-- Extracted records --

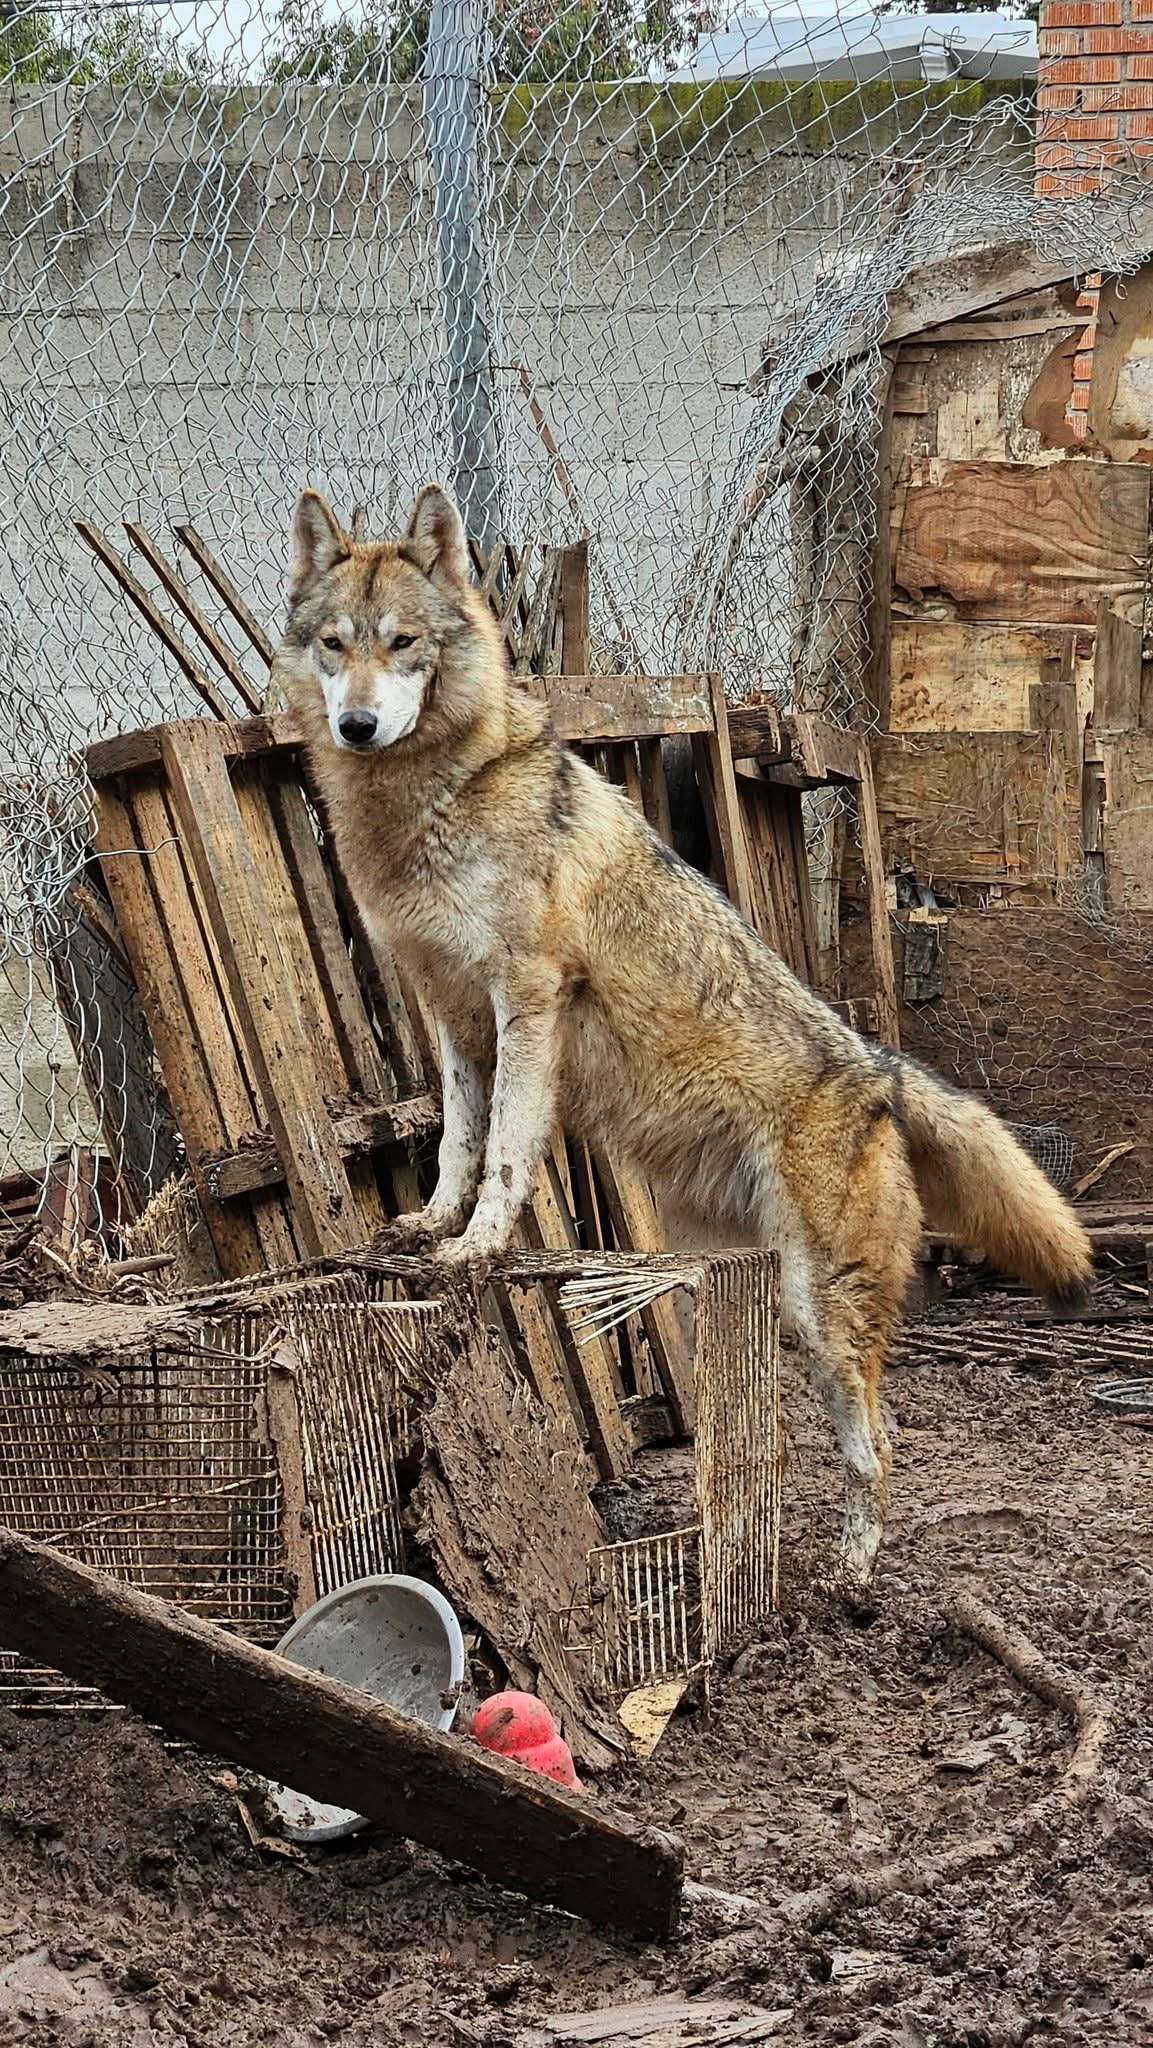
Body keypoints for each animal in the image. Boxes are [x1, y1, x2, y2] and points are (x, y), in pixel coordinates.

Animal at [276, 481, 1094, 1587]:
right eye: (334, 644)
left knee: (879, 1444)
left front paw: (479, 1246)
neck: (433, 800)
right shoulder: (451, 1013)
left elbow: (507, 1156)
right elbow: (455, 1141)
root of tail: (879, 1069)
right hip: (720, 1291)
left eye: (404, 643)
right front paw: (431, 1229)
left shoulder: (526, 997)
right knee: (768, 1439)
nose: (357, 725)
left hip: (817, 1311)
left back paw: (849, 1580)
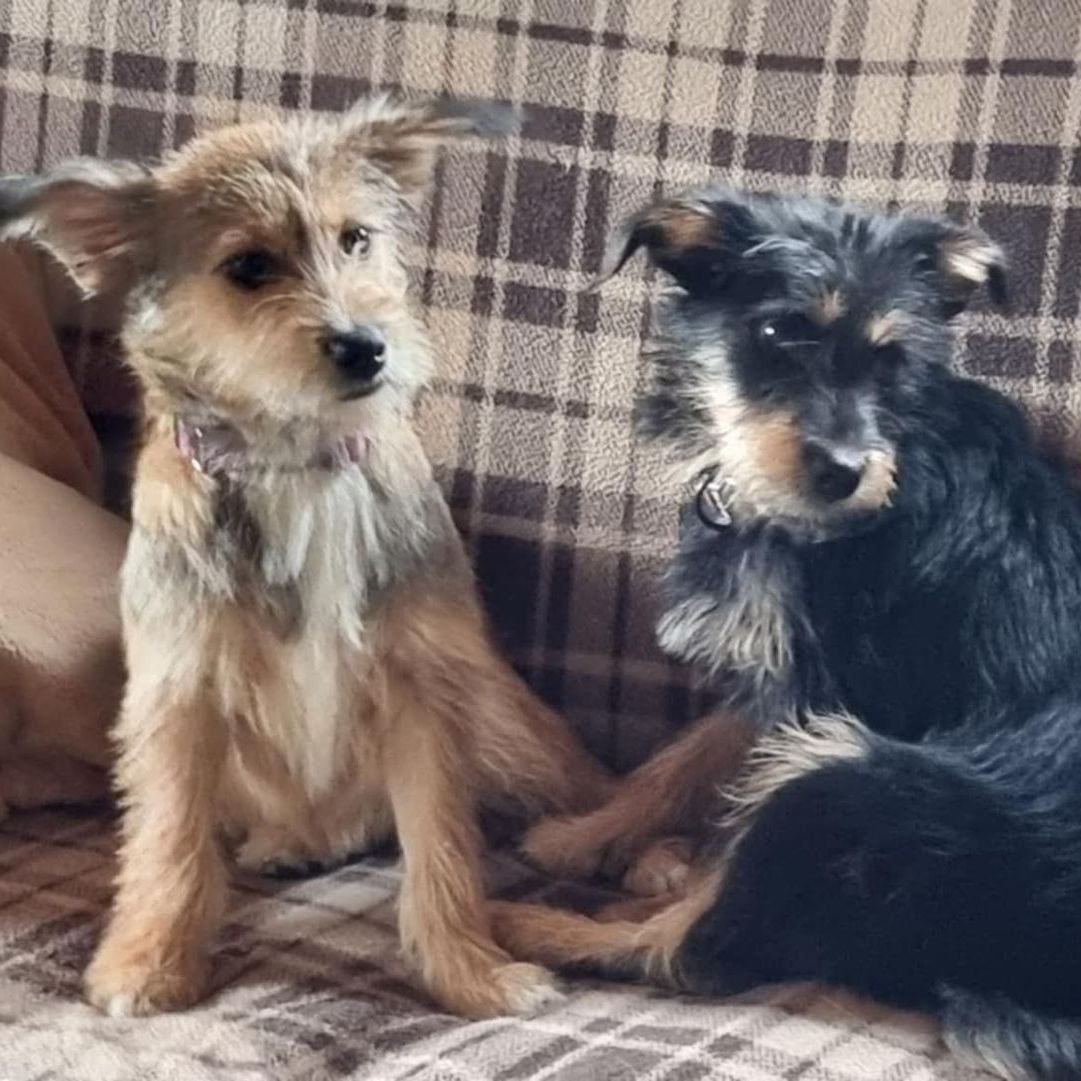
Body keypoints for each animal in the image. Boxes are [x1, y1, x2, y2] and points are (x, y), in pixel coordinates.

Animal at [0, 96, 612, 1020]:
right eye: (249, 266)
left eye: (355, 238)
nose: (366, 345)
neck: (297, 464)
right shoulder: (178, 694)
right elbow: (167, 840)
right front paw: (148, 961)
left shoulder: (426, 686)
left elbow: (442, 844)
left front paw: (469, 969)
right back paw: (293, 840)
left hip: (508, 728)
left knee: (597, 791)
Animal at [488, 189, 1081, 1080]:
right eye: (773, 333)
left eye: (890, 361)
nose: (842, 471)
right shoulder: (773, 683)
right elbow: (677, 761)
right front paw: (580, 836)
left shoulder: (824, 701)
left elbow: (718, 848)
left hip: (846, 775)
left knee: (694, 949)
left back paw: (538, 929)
==
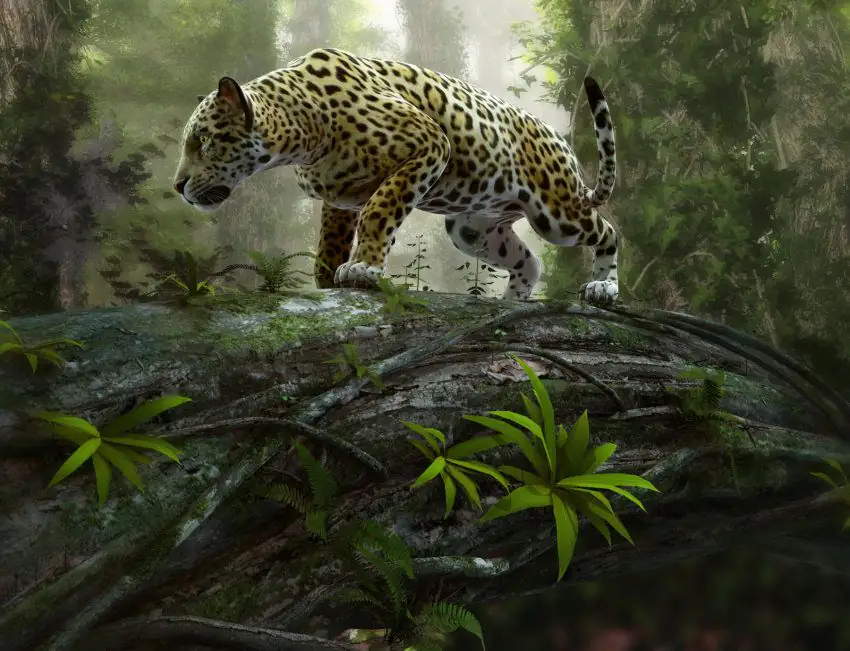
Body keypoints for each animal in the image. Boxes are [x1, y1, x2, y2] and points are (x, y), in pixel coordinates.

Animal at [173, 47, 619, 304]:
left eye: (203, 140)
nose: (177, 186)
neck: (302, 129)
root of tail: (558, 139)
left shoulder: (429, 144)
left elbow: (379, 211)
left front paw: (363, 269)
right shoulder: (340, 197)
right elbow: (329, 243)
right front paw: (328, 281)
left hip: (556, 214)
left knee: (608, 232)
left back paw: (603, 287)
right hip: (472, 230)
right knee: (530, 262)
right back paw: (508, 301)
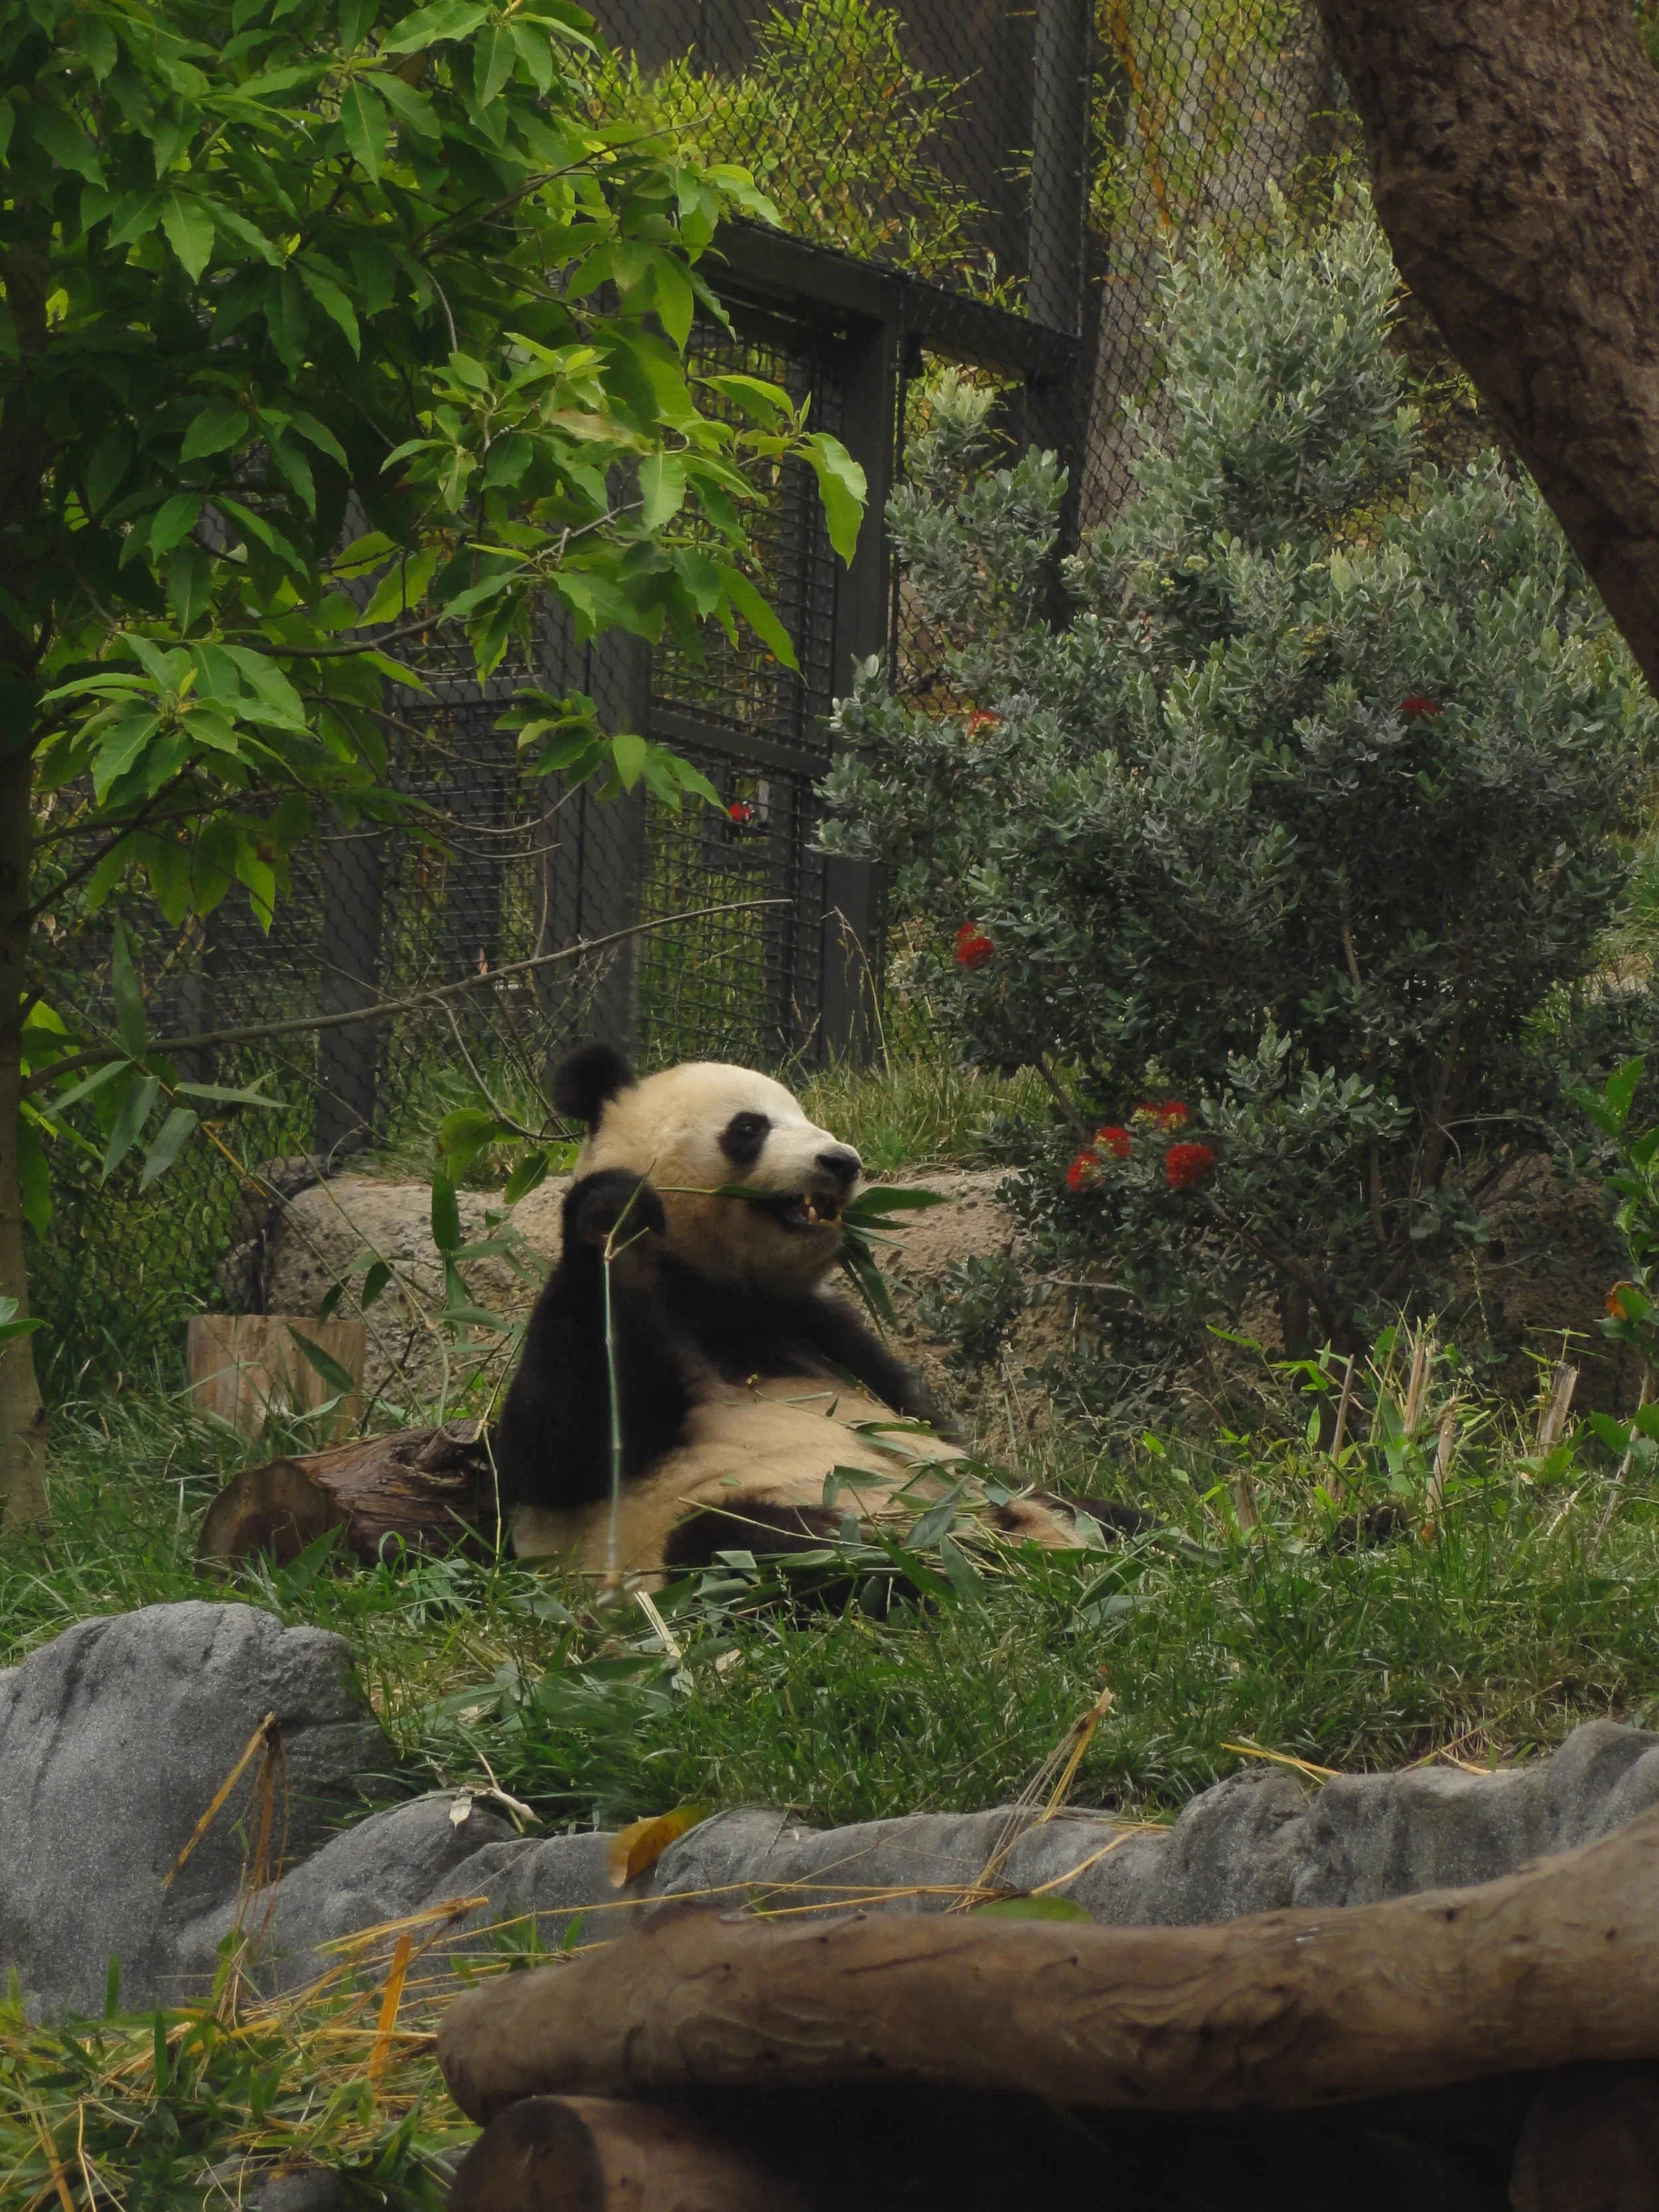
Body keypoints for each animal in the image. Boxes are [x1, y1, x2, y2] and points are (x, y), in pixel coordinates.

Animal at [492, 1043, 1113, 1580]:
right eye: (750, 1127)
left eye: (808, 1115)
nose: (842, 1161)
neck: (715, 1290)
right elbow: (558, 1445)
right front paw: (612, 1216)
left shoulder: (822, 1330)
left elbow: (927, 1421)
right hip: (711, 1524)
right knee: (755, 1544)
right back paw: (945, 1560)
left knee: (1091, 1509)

-- Problem to work on --
When a line in the material contains the string "back", copy that line.

-- Solution to this exercise --
left back paw: (849, 1580)
right back paw: (293, 840)
left back paw: (538, 929)
left back paw: (603, 287)
right back paw: (508, 301)
right back paw: (945, 1560)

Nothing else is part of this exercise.